Sebuah perusahaan makanan ringan sehat, KIND, memiliki misi untuk memberdayakan pelanggannya agar berbuat hal-hal baik, yaitu dengan berbuat baik pada tubuh mereka sendiri melalui konsumsi makanan sehat dan berbuat baik kepada komunitas.

Chief Executive Officer (CEO) KIND Daniel Lubetzky pernah membuat sebuah perusahaan yang memungkinkan para tetangga di daerah konflik di Timur Tengah untuk membuat dan menjual makanan bersama.

Ia juga mendonasikan 25 juta dollar AS kepada kelompok advokasi yang memiliki misi meningkatkan kesehatan masyarakat.

“I’m on my fourth business now – it has become clearer that empathy and kindness offer a distinct competitive advantage. When I understand people with ease, I can accomplish more in both my business and my private life,” tuturnya.

3. Pemimpin dituntut tampil tulus dan autentik

Masa-masa pemimpin menutup pintu ruang kerjanya dengan dalih sibuk dan tidak mau diganggu sudah tidak populer lagi saat ini. Transparansi justru menjadi tren saat ini.
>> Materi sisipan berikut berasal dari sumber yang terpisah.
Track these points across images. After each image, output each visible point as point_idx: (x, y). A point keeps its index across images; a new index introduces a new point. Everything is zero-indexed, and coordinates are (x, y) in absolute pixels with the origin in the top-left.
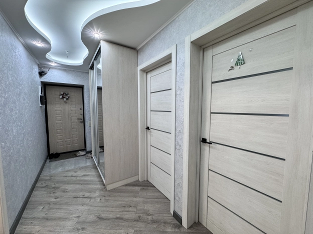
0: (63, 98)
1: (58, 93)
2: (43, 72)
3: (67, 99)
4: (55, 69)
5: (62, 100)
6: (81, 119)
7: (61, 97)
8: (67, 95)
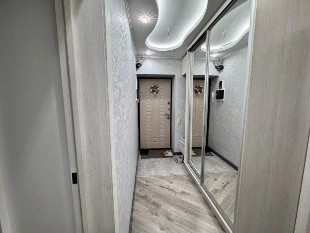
0: (153, 91)
1: (149, 87)
2: (139, 64)
3: (157, 93)
4: (149, 59)
5: (152, 94)
6: (169, 115)
7: (152, 90)
8: (156, 88)
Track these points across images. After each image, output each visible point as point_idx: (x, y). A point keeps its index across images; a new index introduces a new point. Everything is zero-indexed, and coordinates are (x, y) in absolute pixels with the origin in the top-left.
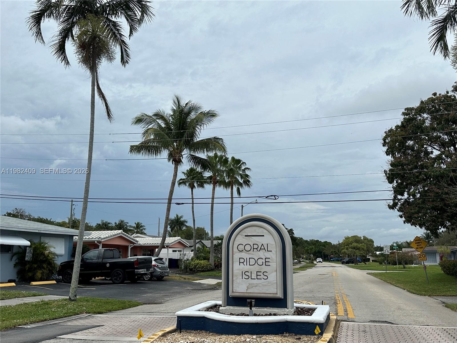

CEO Microsoft Satya Nadella menunjukkan cara menjadi pemimpin yang autentik. Ia tidak segan-segan mengungkapkan kesulitannya dalam menyeimbangkan fokus antara kantor dan rumah.

Ia pun dapat bercerita tentang bagaimana cara mengurus putranya, Zain, yang menderita cerebral palsy. Simpati publik pun berdatangan kepadanya pada saat Zain meninggal.

“Menjadi diri sendiri” dan tampil apa adanya bisa jadi hal yang berat bagi pemimpin tertentu. Akan tetapi, hal ini akan membuat image pemimpin yang lebih utuh sebagai manusia.

Bagaimana cara pemimpin menanggung beban emosi?

Memang benar, it’s lonely at the top. Akan tetapi, inilah kondisi yang harus dihadapi oleh seorang pemimpin. Ia perlu memiliki support system yang secara tulus dapat mendukungnya dalam membuat keputusan-keputusan yang berat.

Dukungan tersebut bisa datang dari sahabat-sahabat di dalam ataupun di luar pekerjaan, bahkan mentor-mentor yang dipercaya sebagai tempat berdiskusi.

Mendengar anjuran para profesional atau konsultan akan menambah manfaat dalam pembuatan keputusannya. Sebab, pemimpin tidak mungkin memiliki keahlian dalam semua bidang.

Diskusi bersama mentor, konsultan, ataupun profesional lain, dapat membantu pemimpin untuk memahami dampak dari keputusan yang dibuat, termasuk dampak emosional.
Dengan demikian, ia dapat melakukan analisis risiko yang lebih tepat dan merancang tindakan antisipatif.

Pemimpin juga harus ingat bahwa lembaga tidak memiliki wajah. Jadi, kemarahan pemangku kepentingan terhadap ketimpangan ataupun kegagalan lembaga biasanya akan ditumpahkan kepada pemimpinnya. Ini adalah hal yang manusiawi dan pemimpin perlu memahami bahwa ia harus legawa dengan posisinya dan tidak baper.

Dalam situasi sulit, kebiasaan pemimpin berdisiplin melakukan latihan olahraga ataupun meditasi dapat membantunya untuk menyalurkan tekanan emosinya dan bangkit kembali.

Kita lihat, selain perlu mengelola emosinya sendiri, pemimpin juga perlu terampil dalam menangani emosi anak buahnya. Sebab, hal ini dapat berdampak pada emosi organisasi secara keseluruhan.

Dengan meningkatkan emotional intelligence dan pendekatan yang mindful menuju pribadi yang autentik, Anda pasti bisa lebih sukses menjadi pemimpin yang lebih utuh.